Cream Sauce For Chicken
Creamy sauces are a favourite over here and I usually cheat on cream with lightened up versions like in this creamy piccata OR this sun dried tomato chicken. HowEVER, I sometimes like to use full fat cream, because HELLO nothing beats the full fat flavour of cream.
Easy Chicken Recipe
Dinner in my house has been looking a lot like this lately — mighty fine if you ask me. 30-40 minute dinners where my oven is fast becoming my bestest friend.
This one takes the cake. Or the cream. Whatever.
Parmesan And Garlic
These flavours are seen in most of our family recipes. Garlic Parmesan Mashed Potatoes, Garlic Parmesan Salmon, Garlic Parmesan Mac And Cheese, Garlic Parmesan Sweet Potatoes, etc. When sharing this Mac and Cheese video on Facebook, my husband was all over me telling me to try the same flavours in a creamy sauce with CHICKEN AND THROW IN SOME BACON FOR GOOD MEASURE.
Originally Published October 3, 2016
WATCH HOW WE MAKE THIS Creamy Garlic Parmesan Mushroom Chicken & Bacon HERE!
Creamy Garlic Parmesan Mushroom Chicken & Bacon
AN ORIGINAL CAFEDELITES © RECIPE
FOR THE CHICKEN:
- 6 chicken thighs (bone-in, skin-on or off)
- 1 tablespoon olive oil
- 2 cloves garlic crushed
- 2 tablespoons chopped fresh parsley leaves
- Kosher salt and freshly ground black pepper to taste
FOR THE CREAM SAUCE:
- 4 cloves garlic crushed
- 7 ounces (200 g) diced bacon
- 14 ounces (400 g) sliced brown mushrooms (Cremini)
- 1 cup heavy cream OR half and half*
- 1/2 cup chicken broth
- 1/2 cup freshly grated Parmesan
- 1/4 teaspoon freshly ground black pepper to taste
- Salt only if needed to your taste
- Extra chopped fresh parsley to garnish
- Fresh shaved or grated parmesan to garnish
- Preheat oven to 200°C | 400°F.
- Arrange chicken on a plate. Combine together the olive oil, garlic, parsley, salt and pepper in a jug. Rub the oil mixture over the chicken to completely coat.
- Heat a large oven proof pan or skillet over medium high heat. Sear the chicken, skin-side down first, until skin is crisp and golden brown. Rotate and sear the other side (about 2-3 minutes per side).
- Transfer to oven and roast until completely cooked through, about 25-30 minutes.
- Once chicken is done, remove from skillet; set aside. Pour out HALF of the chicken juices left in the pan.

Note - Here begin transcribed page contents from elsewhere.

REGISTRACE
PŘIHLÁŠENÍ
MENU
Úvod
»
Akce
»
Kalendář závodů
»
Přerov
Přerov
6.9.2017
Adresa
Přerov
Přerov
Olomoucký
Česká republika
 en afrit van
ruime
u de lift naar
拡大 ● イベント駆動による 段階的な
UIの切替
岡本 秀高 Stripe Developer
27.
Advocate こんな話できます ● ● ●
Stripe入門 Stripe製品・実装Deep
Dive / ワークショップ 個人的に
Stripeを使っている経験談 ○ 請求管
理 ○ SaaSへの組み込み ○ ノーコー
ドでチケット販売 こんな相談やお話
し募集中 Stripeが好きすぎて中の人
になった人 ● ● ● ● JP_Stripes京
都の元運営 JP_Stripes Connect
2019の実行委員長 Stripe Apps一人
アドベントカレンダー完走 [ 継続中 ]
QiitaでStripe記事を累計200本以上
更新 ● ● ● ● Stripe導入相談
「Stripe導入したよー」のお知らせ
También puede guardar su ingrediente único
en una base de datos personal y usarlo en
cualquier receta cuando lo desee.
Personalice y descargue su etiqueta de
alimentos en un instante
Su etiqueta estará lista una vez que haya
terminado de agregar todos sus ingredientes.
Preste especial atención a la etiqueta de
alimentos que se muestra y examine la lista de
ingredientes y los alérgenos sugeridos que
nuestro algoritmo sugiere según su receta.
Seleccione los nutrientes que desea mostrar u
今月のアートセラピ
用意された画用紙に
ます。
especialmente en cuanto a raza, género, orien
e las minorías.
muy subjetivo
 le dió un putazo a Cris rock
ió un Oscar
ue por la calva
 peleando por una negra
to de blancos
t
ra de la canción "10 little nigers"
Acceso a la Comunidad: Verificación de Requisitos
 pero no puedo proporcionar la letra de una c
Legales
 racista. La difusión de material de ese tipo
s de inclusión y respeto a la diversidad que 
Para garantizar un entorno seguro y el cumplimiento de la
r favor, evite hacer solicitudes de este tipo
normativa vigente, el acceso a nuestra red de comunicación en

- Using the same skillet the chicken was in, fry the garlic in the reserved chicken juices over medium heat, stirring frequently until fragrant, about 1 minute. Add the bacon and fry until just beginning to crisp. Add in the mushrooms and cook until mushrooms begin to soften.
- Pour in the cream OR half and half, chicken broth and Parmesan; allow to simmer until slightly thickened, about 2 minutes. (SEE NOTES if using half and half INSTEAD of cream option.)
- Season with pepper. Taste first before adding in any extra salt, as the bacon will add the salt.
- Add the chicken back into the pan; allow to simmer for 1-2 minutes in the cream to take on the flavours.
- Garnish with parsley and shaved or grated parmesan, if desired. Serve over rice, pasta, or steamed/grilled vegetables.
- If using cream: Thickened cream, heavy cream, light or reduced fat cooking cream are all fine to use. If you prefer a thicker sauce, whisk together 1 level teaspoon cornstarch with 1 tablespoon cream until lump free and well blended. Add the mixture into the cream sauce, while stirring continuously, until thickened.
- If using half and half: Bring to a gentle simmer; whisk 2 teaspoons of cornstarch into 1-2 tablespoons of *extra* half and half; pour cornstarch mixture into the centre of the pan; stir continuously until the sauce thickens and becomes a 'cream'. Nutrition facts are calculated based on skin-on, bone in thighs, and reduced fat cream.